Relationships is an essential part of a balanced and healthy life. No matter where we live, we are always in relationship, and therefore, it is critical that we develop connections with others that are meaningful and supportive of who we are. As world renowned speaker Jim Rohn once famously said, “You are the average of the five people you spend the most time with.”
This statement highlights the great impact that the environment we surround ourselves with on a consistent basis has on molding us into how we view and experience the world. For some, this may include learning how to set healthy boundaries, while for others it may be about learning how to communicate from a grounded, authentic, and heart-centered place inside. All relationships offer us the opportunity to learn more about ourselves and to grow in new ways.
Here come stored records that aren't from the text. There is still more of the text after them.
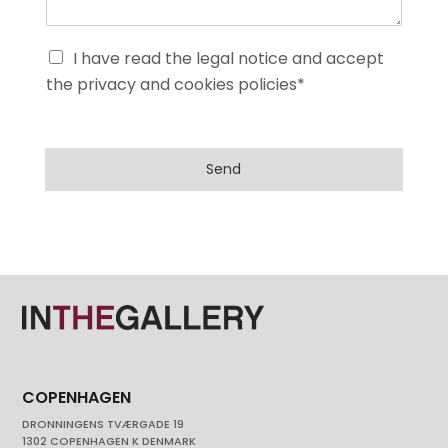
I have read the legal notice and accept
the privacy and cookies policies*
Send
COPENHAGEN
DRONNINGENS TVÆRGADE 19
1302 COPENHAGEN K DENMARK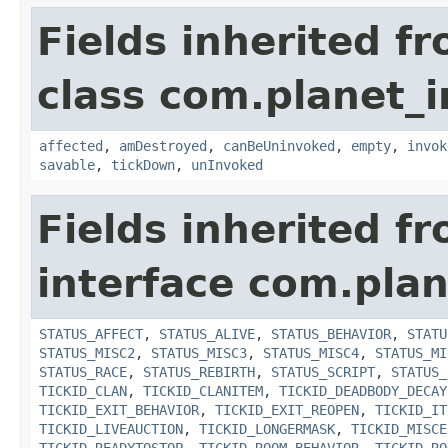
Fields inherited f
class com.planet_i
affected
,
amDestroyed
,
canBeUninvoked
,
empty
,
invok
savable
,
tickDown
,
unInvoked
Fields inherited f
interface com.plan
STATUS_AFFECT
,
STATUS_ALIVE
,
STATUS_BEHAVIOR
,
STATU
STATUS_MISC2
,
STATUS_MISC3
,
STATUS_MISC4
,
STATUS_MI
STATUS_RACE
,
STATUS_REBIRTH
,
STATUS_SCRIPT
,
STATUS_
TICKID_CLAN
,
TICKID_CLANITEM
,
TICKID_DEADBODY_DECAY
TICKID_EXIT_BEHAVIOR
,
TICKID_EXIT_REOPEN
,
TICKID_IT
TICKID_LIVEAUCTION
,
TICKID_LONGERMASK
,
TICKID_MISCE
Every relationship we have, from friends and family to animals and nature, are all opportunities for self-exploration, self-knowledge, self-compassion, and self-love.
As research shows, long-term quality relationships is one of the most critical factors that influences our overall health and well-being.3,4 Intimacy when motivated from a place of selflessness is also a major contributor of longevity and positive health outcomes.5 How we share and become aware of our barriers to intimacy allows it to flow in a more natural and organic way. Our outlook on our environment and relationships is also important. As Albert Einstein once said, “The most important decision we make is whether we believe we live in a friendly or hostile universe.” Ultimately, it is vitally essential that we develop a nurturing and supportive community around us that supports us in being who we truly are.